The framework clarifies responsibilities among client organisations including public bodies like Homes England and private entities such as British Land, professional leads such as chartered architects from practices registered with the Architects Registration Board, engineers from firms like Mott MacDonald, specialist contractors, principal designers under duties in the Health and Safety at Work etc. Act 1974 and principal contractors appointed under the Construction (Design and Management) Regulations 2015. It supports coordination with statutory consultees including highway authorities like Transport for London and heritage bodies such as Historic England and professional indemnity contexts for insurers including Lloyd's of London.
The Plan of Work is used in public-sector commissions by departments such as the Ministry of Justice and agencies including the Environment Agency, and in major cultural and infrastructure projects at venues like Olympic Park, London and transport hubs like Heathrow Airport.

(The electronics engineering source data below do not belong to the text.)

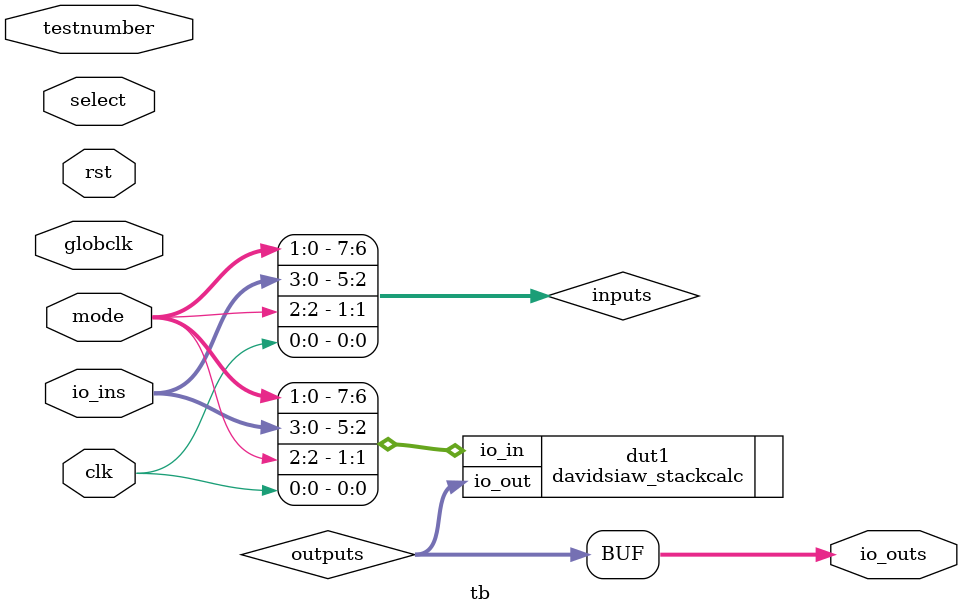
<source format=v>
`default_nettype none
`timescale 1ns/1ps

/*
this testbench just instantiates the module and makes some convenient wires
that can be driven / tested by the cocotb test.py
*/

module tb (
  // testbench is controlled by test.py
  input globclk,
  input clk,
  input rst,
  input [31:0] testnumber,
  input [31:0] select,
  input [3:0] io_ins,
  input [2:0] mode,
  output [7:0] io_outs
   );

  // this part dumps the trace to a vcd file that can be viewed with GTKWave
  initial begin
    $dumpfile ("tb.vcd");
    $dumpvars (0, tb);
    #1;
  end

  // wire up the inputs and outputs
  wire [7:0] inputs = {mode[1:0], io_ins, mode[2], clk};
  wire [7:0] outputs;

  davidsiaw_stackcalc dut1(
`ifdef GL_TEST
    .vccd1(1'b1),
    .vssd1(1'b0),
`endif
    .io_in  (inputs),
    .io_out (outputs)
  );

  assign io_outs = outputs;
endmodule

</source>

It has informed education programmes at institutions such as the Bartlett School of Architecture and the Royal College of Art, and appears in procurement documentation produced by consultancies including Turner & Townsend and Arcadis. Internationally, the structure has influenced practice frameworks adopted by professional bodies like the American Institute of Architects and the Architects' Council of Europe in adapting stage-gated models for regional regulation.
Critics have argued that stage-based models resembling the Plan of Work can be prescriptive for innovative delivery routes used by design-build teams exemplified by practices like Skanska or agile procurement favoured by technology-led clients including Google and Amazon. Academic commentators from universities such as University College London and University of Cambridge have debated its fit with digital design-to-fabrication workflows promoted by MIT and ETH Zurich. Revisions have sought to address sustainability targets influenced by the Paris Agreement, incorporate lifecycle carbon accounting consistent with guidance from Committee on Climate Change and integrate collaborative delivery encouraged by initiatives led by buildingSMART International and the BIM Task Group.